Nel tempo questa cosa era finita chissà dove nei ricordi e l’avevo quasi rimossa. Me ne sono ricordato improvvisamente qualche giorno fa.
Stavo facendo un trekking sui Lucretili e mentre percorrevo gli ultimi 2 chilometri verso la vetta del Monte Gennaro, nel folto di un tratto di foresta, mi è venuta improvvisamente in mente.
Ho percorso l’ultimo pezzo arrancando un po’ e accusando un dolore lato alla gamba sinistra ma sono arrivato in cima senza troppa fatica.
In vetta non c’era nessuno. Mi sono arrampicato sul cubo di sassi e cemento che sorregge la croce di ferro e seduto sul ciglio. C’era vento e anche se faceva caldo si stava bene. Con le gambe penzoloni e l’orizzonte sterminato tutto intorno, ho rovistato nello zaino per trovare il telefono. Mi sono ficcato le cuffie nelle orecchie e, scalando una selva di messaggi vocali mai inviati, ho finalmente trovato i file che cercavo e premuto play su “Zeb”.

La storia è incentrata su una piccola zebra che va al campo estivo per la prima volta nella sua vita. È sconsolata e triste perché dovrà lasciare i suoi genitori e teme di non farcela a stargli lontano per così tanto tempo. La mamma e il papà hanno allora l’idea di imprimere i loro baci sui dei foglietti che arrotolano come caramelle e ficcano dentro una scatola. Così, ogni volta che Zeb sarà triste, potrà tirare fuori dalla scatola un bacio-caramella e sentirsi meno lontano da casa. La cosa funziona a tal punto che durante la prima notte di viaggio, non solo Zeb ma l’intera compagnia di zebre usa i baci-caramella per consolarsi e sopravvivere alla malinconia.
La mia voce nelle cuffie legge l’ultima frase del libro e poi ti dice “Adesso si dorme” e la tua risponde “ma è già finita? Era troppo corta”, poi la registrazione si interrompe.
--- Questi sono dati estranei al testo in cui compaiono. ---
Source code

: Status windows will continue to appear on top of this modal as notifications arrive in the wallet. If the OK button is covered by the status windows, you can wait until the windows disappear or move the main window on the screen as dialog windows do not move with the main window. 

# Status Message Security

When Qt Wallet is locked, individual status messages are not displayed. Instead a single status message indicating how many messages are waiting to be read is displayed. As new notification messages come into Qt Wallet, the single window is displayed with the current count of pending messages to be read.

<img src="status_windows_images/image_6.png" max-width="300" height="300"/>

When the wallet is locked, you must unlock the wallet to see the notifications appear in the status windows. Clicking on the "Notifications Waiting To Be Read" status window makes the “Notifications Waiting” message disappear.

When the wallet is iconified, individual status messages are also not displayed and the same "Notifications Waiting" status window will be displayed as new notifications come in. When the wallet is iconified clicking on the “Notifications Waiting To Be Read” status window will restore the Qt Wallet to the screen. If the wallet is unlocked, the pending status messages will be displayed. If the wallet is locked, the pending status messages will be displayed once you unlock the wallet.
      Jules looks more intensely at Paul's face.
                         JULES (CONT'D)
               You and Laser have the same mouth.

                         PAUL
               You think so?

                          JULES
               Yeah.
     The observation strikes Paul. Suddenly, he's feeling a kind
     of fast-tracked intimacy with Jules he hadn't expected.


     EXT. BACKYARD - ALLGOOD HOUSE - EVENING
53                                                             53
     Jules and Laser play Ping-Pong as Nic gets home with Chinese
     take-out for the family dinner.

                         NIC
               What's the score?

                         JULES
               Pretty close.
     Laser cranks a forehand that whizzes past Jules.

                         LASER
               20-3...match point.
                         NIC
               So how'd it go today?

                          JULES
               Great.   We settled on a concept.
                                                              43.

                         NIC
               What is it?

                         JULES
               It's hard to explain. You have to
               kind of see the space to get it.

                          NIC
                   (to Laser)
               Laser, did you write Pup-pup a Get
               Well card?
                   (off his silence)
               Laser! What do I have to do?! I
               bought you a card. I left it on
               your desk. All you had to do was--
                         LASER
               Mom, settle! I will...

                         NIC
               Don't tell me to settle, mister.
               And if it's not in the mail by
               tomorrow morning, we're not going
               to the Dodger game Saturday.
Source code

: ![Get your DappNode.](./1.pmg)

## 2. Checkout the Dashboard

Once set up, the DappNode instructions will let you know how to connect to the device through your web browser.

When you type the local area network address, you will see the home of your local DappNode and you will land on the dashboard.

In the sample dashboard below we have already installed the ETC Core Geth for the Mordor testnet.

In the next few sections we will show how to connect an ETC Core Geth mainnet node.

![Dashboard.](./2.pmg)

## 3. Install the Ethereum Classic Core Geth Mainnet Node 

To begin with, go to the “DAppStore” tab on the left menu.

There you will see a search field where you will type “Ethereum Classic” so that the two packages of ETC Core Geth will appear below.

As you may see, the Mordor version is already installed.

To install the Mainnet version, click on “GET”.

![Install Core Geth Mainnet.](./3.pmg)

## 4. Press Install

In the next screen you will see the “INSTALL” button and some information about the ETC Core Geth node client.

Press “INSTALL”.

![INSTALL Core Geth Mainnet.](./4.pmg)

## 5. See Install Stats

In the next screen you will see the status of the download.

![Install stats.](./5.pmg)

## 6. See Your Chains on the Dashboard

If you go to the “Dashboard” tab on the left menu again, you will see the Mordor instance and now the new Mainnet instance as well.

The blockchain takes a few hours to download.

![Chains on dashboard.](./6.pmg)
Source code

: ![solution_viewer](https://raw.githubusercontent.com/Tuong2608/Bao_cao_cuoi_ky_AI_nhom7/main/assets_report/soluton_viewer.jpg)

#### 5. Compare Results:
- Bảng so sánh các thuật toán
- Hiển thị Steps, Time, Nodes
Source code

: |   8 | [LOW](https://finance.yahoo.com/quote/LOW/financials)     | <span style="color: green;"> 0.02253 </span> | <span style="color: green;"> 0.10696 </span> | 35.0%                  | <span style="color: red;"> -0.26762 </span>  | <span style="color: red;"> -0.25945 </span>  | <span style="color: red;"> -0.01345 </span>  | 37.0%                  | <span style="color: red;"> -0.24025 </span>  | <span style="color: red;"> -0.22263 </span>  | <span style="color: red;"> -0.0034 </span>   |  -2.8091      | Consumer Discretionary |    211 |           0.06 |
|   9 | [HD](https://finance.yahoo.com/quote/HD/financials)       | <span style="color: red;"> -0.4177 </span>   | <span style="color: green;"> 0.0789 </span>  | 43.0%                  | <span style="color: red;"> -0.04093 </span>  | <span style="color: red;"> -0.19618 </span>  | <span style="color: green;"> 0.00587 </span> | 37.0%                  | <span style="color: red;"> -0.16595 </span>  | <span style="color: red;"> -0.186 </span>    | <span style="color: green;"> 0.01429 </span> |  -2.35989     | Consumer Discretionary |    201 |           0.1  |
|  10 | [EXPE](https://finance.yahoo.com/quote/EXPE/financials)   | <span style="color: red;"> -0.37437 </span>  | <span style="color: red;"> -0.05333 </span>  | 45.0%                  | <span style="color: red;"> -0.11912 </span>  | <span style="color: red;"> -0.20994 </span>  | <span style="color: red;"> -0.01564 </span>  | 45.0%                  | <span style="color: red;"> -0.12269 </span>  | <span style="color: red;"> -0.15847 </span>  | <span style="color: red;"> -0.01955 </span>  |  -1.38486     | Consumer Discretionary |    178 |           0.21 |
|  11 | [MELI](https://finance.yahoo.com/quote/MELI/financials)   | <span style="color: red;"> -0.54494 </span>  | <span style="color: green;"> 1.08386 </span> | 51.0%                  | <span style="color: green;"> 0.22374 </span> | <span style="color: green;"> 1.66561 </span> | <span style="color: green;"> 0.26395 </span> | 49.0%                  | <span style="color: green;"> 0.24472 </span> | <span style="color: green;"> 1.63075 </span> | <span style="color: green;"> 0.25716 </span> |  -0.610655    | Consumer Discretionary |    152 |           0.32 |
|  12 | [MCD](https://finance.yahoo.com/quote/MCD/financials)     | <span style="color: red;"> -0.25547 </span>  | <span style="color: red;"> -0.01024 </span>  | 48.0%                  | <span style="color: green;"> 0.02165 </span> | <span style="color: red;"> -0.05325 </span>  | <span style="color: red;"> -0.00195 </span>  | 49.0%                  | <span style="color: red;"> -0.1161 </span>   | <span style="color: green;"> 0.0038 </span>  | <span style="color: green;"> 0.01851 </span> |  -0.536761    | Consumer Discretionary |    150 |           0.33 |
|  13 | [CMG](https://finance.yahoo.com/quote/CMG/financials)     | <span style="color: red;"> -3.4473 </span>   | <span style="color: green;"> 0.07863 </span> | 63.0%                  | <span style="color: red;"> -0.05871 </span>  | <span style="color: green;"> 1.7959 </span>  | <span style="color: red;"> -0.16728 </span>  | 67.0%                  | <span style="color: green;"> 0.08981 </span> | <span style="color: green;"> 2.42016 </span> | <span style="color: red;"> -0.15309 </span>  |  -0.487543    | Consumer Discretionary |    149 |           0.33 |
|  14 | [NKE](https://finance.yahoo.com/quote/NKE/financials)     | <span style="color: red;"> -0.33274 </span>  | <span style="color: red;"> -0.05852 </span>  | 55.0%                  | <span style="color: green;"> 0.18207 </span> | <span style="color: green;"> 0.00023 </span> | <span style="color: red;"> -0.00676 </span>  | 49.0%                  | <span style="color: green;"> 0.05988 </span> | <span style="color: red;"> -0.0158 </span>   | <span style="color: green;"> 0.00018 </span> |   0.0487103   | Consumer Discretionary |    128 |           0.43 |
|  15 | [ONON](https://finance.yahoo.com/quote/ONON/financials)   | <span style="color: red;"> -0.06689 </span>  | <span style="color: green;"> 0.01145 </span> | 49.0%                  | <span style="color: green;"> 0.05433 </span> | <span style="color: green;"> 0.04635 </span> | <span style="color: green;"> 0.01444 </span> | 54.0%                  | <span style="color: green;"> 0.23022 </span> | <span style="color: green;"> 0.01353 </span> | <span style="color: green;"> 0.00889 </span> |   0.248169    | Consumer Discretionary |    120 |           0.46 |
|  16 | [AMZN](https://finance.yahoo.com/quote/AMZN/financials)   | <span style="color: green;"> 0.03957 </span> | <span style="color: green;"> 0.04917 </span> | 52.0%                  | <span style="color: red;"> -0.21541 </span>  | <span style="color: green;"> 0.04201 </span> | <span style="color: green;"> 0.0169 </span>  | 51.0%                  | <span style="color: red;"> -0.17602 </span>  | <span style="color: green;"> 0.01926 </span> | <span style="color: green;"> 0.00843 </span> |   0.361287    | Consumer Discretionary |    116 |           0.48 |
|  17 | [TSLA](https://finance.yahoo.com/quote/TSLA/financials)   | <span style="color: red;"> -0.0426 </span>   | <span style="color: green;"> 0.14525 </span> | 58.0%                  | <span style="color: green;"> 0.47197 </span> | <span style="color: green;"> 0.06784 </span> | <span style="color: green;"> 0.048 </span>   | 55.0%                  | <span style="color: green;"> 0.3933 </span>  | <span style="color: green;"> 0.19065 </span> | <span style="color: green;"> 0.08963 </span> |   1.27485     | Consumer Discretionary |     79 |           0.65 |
Mi sfilo le cuffie dalle orecchie. Il vento mi soffia in faccia ricordi e tristezza. Chissà a chi apparteneva la voce che leggeva quella favola, chissà che pensieri si portava dietro. Pur avendo quasi dimenticato quella favola, devo aver interiorizzato a tal punto i suoi precetti da farli miei. Non so nemmeno dire quante volte in questi due anni ti ho sentita dire “papà quando sono con te mi manca mamma e quando sono con lei mi manchi tu”. Una domanda alla quale rispondo sempre allo stesso modo: anche tu mi manchi tesoro, ma nei pensieri di mamma e papà tu ci sei sempre, anche quando non siamo con te. Esattamente come noi siamo sempre nei tuoi, non lo scordare mai.